Belgique : les opérateurs de jeux trouvent constamment de nouvelles failles pour contourner les règles
Ces dernières années, la Belgique a mis en place l’un de régimes les plus stricts d’Europe en matière de publicité pour les jeux de hasard. Pourtant, les marques de jeux restent bien visibles dans la vie quotidienne de nombreux Belges.
Selon les chercheurs, cela n’a rien d’un hasard.
Dans leur nouveau rapport, des chercheurs de l’Université de Gand (UGent) et de Sciensano affirment que les opérateurs de jeux trouvent continuellement de nouveaux moyens de rester visibles dès que les canaux publicitaires existants sont fermés. Il en résulte un jeu du chat et de la souris entre le législateur et le secteur, au sein duquel les techniques de marketing évoluent souvent plus rapidement que la réglementation ne peut suivre.
Le marketing migre vers de nouveaux canaux
Selon l’étude, la réglementation belge n’a pas fait totalement disparaître la visibilité des opérateurs de jeux.
Les chercheurs soulignent que le marketing des jeux de hasard se déplace de plus en plus des publicités traditionnelles vers des formes de communication hybrides.

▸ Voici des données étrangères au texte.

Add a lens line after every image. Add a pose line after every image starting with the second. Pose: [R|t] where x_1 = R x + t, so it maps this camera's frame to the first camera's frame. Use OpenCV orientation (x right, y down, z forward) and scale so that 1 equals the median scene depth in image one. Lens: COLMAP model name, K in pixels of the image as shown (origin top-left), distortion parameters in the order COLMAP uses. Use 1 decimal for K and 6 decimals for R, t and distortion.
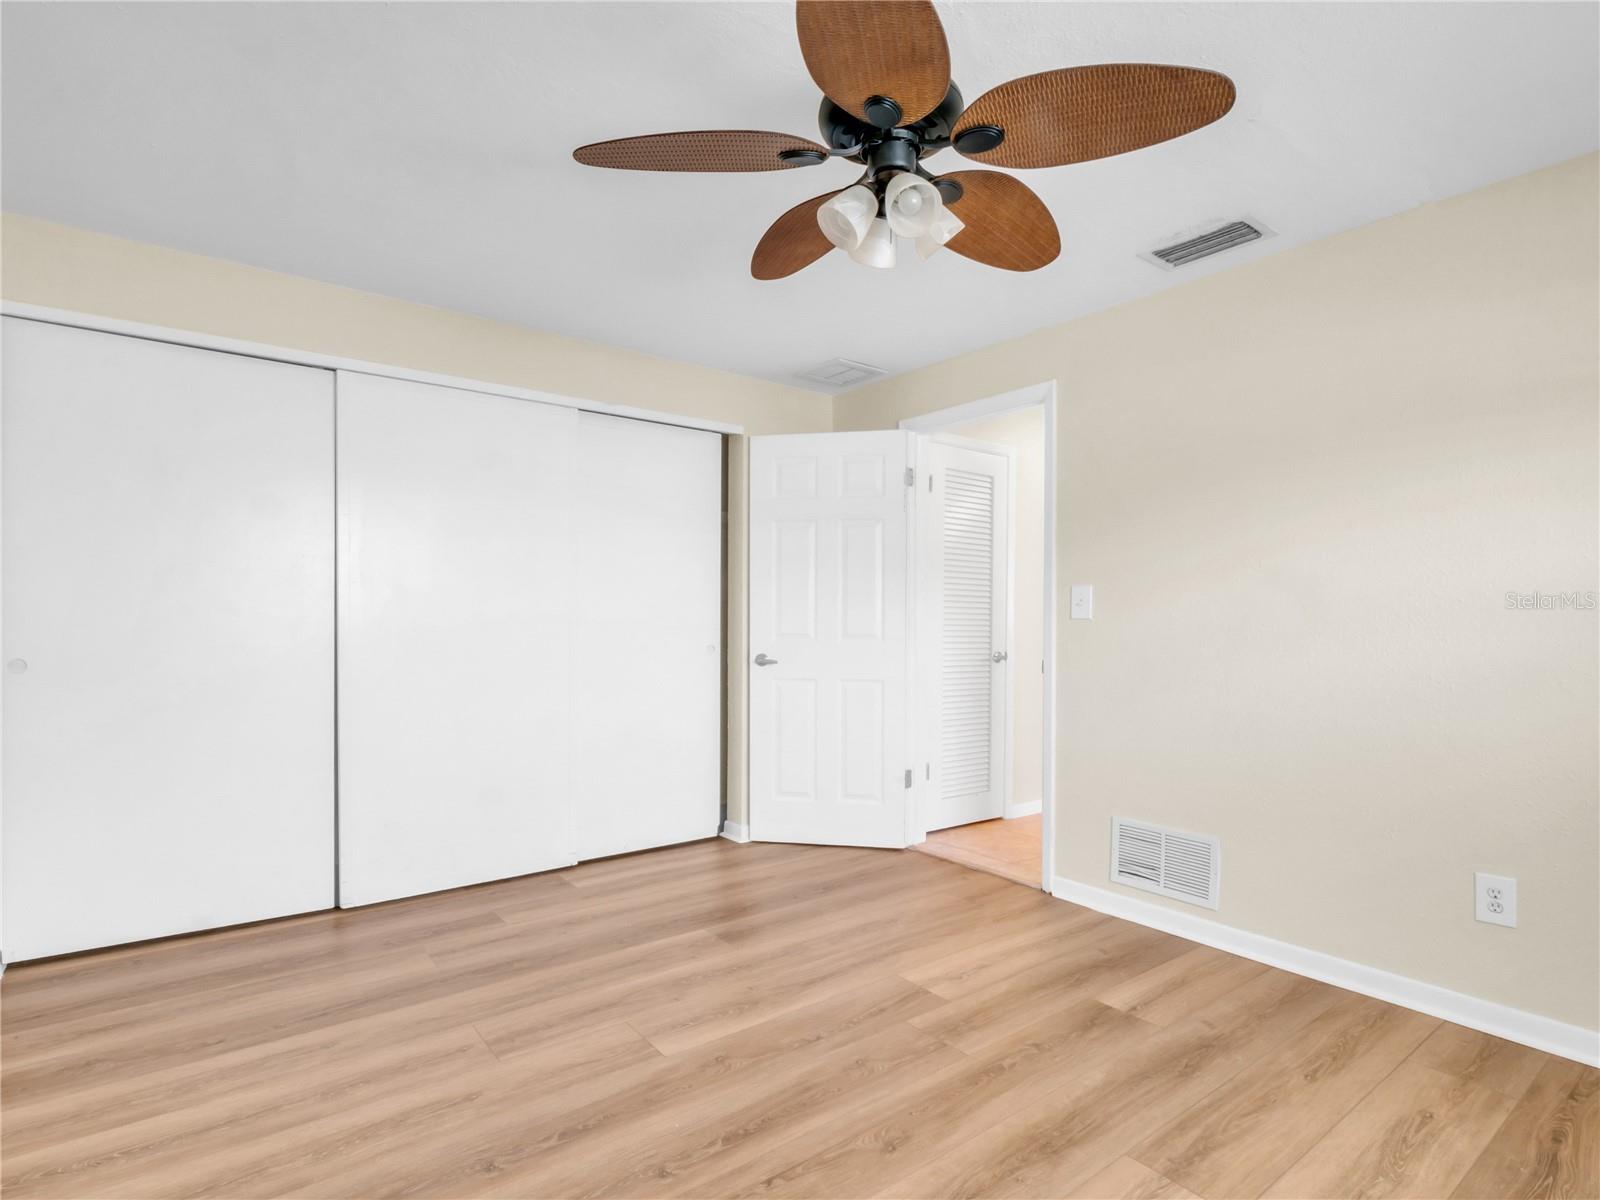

Les messages commerciaux sont ainsi intégrés à d’autres types de contenus, ce qui rend plus difficile pour les consommateurs de se rendre compte qu’il s’agit de publicité.
De plus, les scientifiques citent le marketing numérique, les réseaux sociaux, le sponsoring sportif et les structures de marque alternatives comme des exemples de canaux qui, selon eux, contribuent toujours à la visibilité des sociétés de jeux.
Le sponsoring sportif reste un point de discorde
Le sponsoring sportif est l’un des exemples les plus discutés dans le rapport.
Selon les chercheurs, la distinction faite entre les clubs professionnels et amateurs laisse une marge de manœuvre pour déplacer les activités de marketing vers des environnements sportifs moins strictement réglementés. C’est précisément là que de nombreux jeunes entrent en contact avec le sport et les sponsors.
Par ailleurs, les auteurs du rapport évoquent les « marques dérivées ». Selon eux, des plateformes d’information, des marques de médias ou des initiatives sociétales sont utilisées : bien qu’elles ne soient pas présentées directement comme des produits de jeux de hasard, elles restent associées de manière reconnaissable à un opérateur de jeux.
La législation est en retard sur la réalité numérique
Un thème récurrent du rapport est ce que les chercheurs qualifient de « décalage de tempo ».
Selon eux, les produits numériques, les nouvelles formes de marketing et la communication en ligne se développent plus rapidement que le temps nécessaire pour adapter la législation. Par conséquent, de nouvelles failles apparaissent constamment sans être explicitement couvertes par les règles existantes.
D’après les chercheurs, cela explique en partie pourquoi l’exposition à la publicité et au sponsoring des jeux reste visible, malgré le durcissement de la réglementation.
Appel à une approche systémique
Pour remédier à ce problème, les chercheurs préconisent ce qu’ils appellent une « approche systémique ».
Au lieu de réglementer des formes de publicité de manière isolée, ils estiment qu’il faudrait examiner l’ensemble de l’écosystème entourant le marketing des jeux de hasard. Cela englobe non seulement les publicités, mais aussi le sponsoring, les réseaux sociaux, les influenceurs, les marques dérivées et d’autres formes indirectes de visibilité.
Les chercheurs avertissent que les mesures isolées n’ont souvent qu’un effet temporaire.
Lorsque l’on ferme une porte, une nouvelle s’ouvre généralement ailleurs.
C’est précisément pour cette raison qu’ils plaident en faveur d’une approche plus large, qui tienne compte de la rapidité avec laquelle les stratégies de marketing évoluent et les nouvelles failles apparaissent.